Nas fotos é possível visualizar o rastro das missões Apolo 12, 14 e 17,
tanto dos lugares nos quais elas pousaram, assim como as pegadas que os
astrounautas deixaram ao explorar a superfície lunar. Em entrevista
coletiva, as imagens foram apresentas por Jim Green, diretor da Divisão
de Ciência Planetária da Nasa; Mark Robinson, principal pesquisador do
LRO na Universidade do Arizona, e Richard Vondrak, cientista do projeto
LRO no centro espacial Goddard, da Nasa, localizado em Greenbelt,
Maryland.
As novas fotografias permitirão aos especialistas seguir os passos dos
astronautas com mais clareza. O objetivo é encontrar o local onde foram
recolhidas as amostras da Lua trazidas à Terra, além de desmentir as
afirmações de que os humanos nunca viajaram à Lua, indicaram os
cientistas.
Os especialistas mostraram as marcas das antigas missões Apolo ao
pousar, assim como os rastros que os astronautas deixaram quando saíram
do módulo lunar e foram explorar a pé a superfície rochosa. Inclusive
pode-se ver a última rota realizada por humanos na Lua.

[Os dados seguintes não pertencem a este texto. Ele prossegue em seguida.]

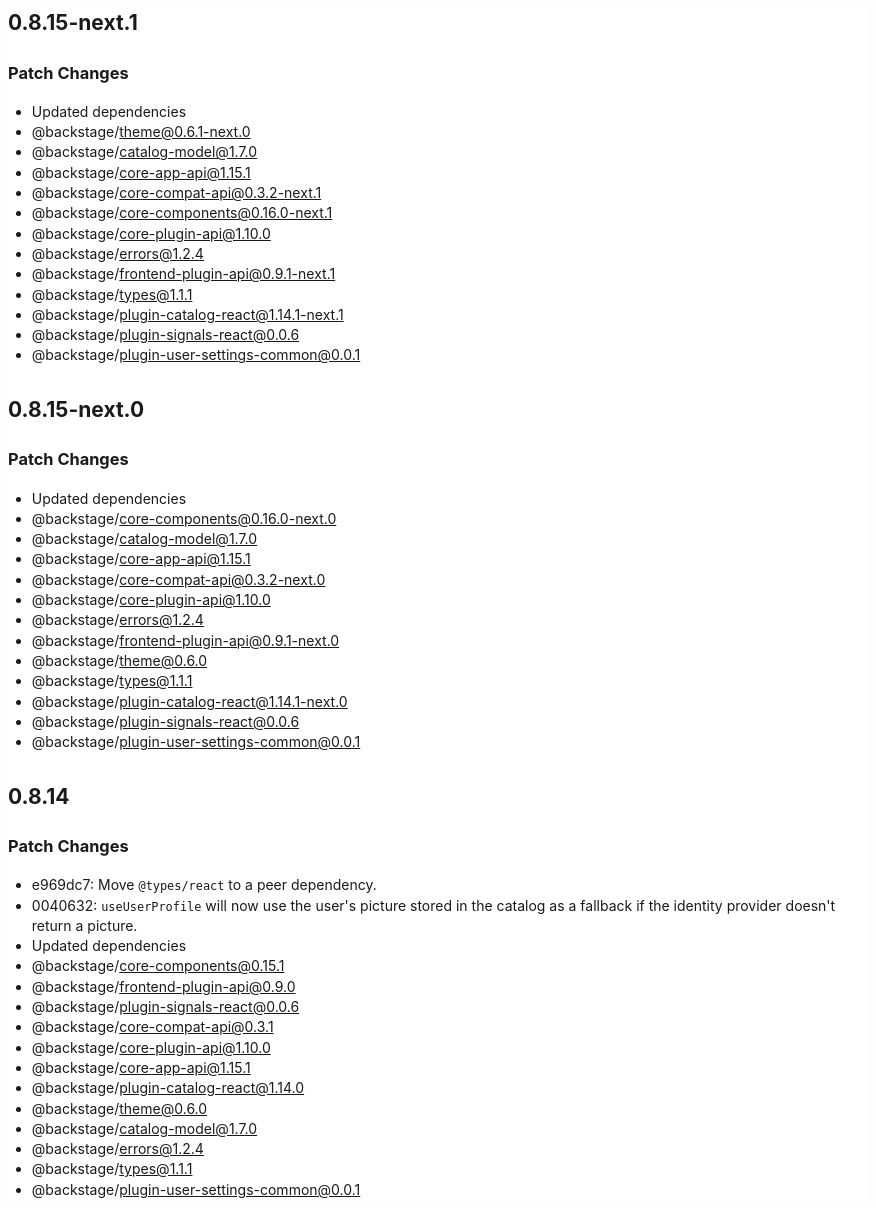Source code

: ## 0.8.15-next.1

### Patch Changes

- Updated dependencies
 - @backstage/theme@0.6.1-next.0
 - @backstage/catalog-model@1.7.0
 - @backstage/core-app-api@1.15.1
 - @backstage/core-compat-api@0.3.2-next.1
 - @backstage/core-components@0.16.0-next.1
 - @backstage/core-plugin-api@1.10.0
 - @backstage/errors@1.2.4
 - @backstage/frontend-plugin-api@0.9.1-next.1
 - @backstage/types@1.1.1
 - @backstage/plugin-catalog-react@1.14.1-next.1
 - @backstage/plugin-signals-react@0.0.6
 - @backstage/plugin-user-settings-common@0.0.1

## 0.8.15-next.0

### Patch Changes

- Updated dependencies
 - @backstage/core-components@0.16.0-next.0
 - @backstage/catalog-model@1.7.0
 - @backstage/core-app-api@1.15.1
 - @backstage/core-compat-api@0.3.2-next.0
 - @backstage/core-plugin-api@1.10.0
 - @backstage/errors@1.2.4
 - @backstage/frontend-plugin-api@0.9.1-next.0
 - @backstage/theme@0.6.0
 - @backstage/types@1.1.1
 - @backstage/plugin-catalog-react@1.14.1-next.0
 - @backstage/plugin-signals-react@0.0.6
 - @backstage/plugin-user-settings-common@0.0.1

## 0.8.14

### Patch Changes

- e969dc7: Move `@types/react` to a peer dependency.
- 0040632: `useUserProfile` will now use the user's picture stored in the catalog as a fallback if the identity provider doesn't return a picture.
- Updated dependencies
 - @backstage/core-components@0.15.1
 - @backstage/frontend-plugin-api@0.9.0
 - @backstage/plugin-signals-react@0.0.6
 - @backstage/core-compat-api@0.3.1
 - @backstage/core-plugin-api@1.10.0
 - @backstage/core-app-api@1.15.1
 - @backstage/plugin-catalog-react@1.14.0
 - @backstage/theme@0.6.0
 - @backstage/catalog-model@1.7.0
 - @backstage/errors@1.2.4
 - @backstage/types@1.1.1
 - @backstage/plugin-user-settings-common@0.0.1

Além de impactante, as imagens também terão grande utilidade científica,
assegurou Green. Isso porque as fotos vão facilitar visualmente uma
possível comparação entre as rochas na Terra com a das áreas ainda não
exploradas, como as imagens da LRO. Essa é uma grande chance para dar
continuidade ao processo de cartografia da Lua, sendo possível obter
mais precisão ao determinar novos lugares de aterrissagem em missões
futuras.
A missão da LRO, iniciada em 2009 para encontrar possíveis lugares de
aterrissagem para naves tripuladas, foi ampliada com o envio de uma
bateria de 1,5 mil imagens para análise dos cientistas. A precisão dos
instrumentos ajuda na montagem de um mapa da superfície lunar em três
dimensões e alta resolução, além de fazer um exame ultravioleta do
satélite.
Um dos detalhes revelados é um rastro em forma de "L", que marca a
localização dos cabos que ligavam a nave matriz até o lugar onde os
astronautas do Apolo 12 colocaram o experimento ALSEP para medir o meio
ambiente lunar e seu interior.
Os engenheiros da Nasa modificaram a órbita do LRO, que é ligeiramente
oval, para conseguir a máxima resolução das imagens. Dessa forma, a
sonda desceu de uma altura de 50 km para 21 km ao passar sobre a
superfície lunar.
A nave espacial se manteve nesta órbita durante 28 dias, tempo
suficiente para que a Lua fizesse seu movimento rotativo completo,
permitindo uma cobertura total da superfície pela câmera. A nave
espacial voltará à sua órbita habitual nesta terça-feira e antecederá o
lançamento da missão "Grail" (sigla de Gravity Recovery Interior
Laboratory), prevista para ser lançada na quinta-feira. O objetivo da
nova missão da Nasa é investigar o campo de gravidade da Lua.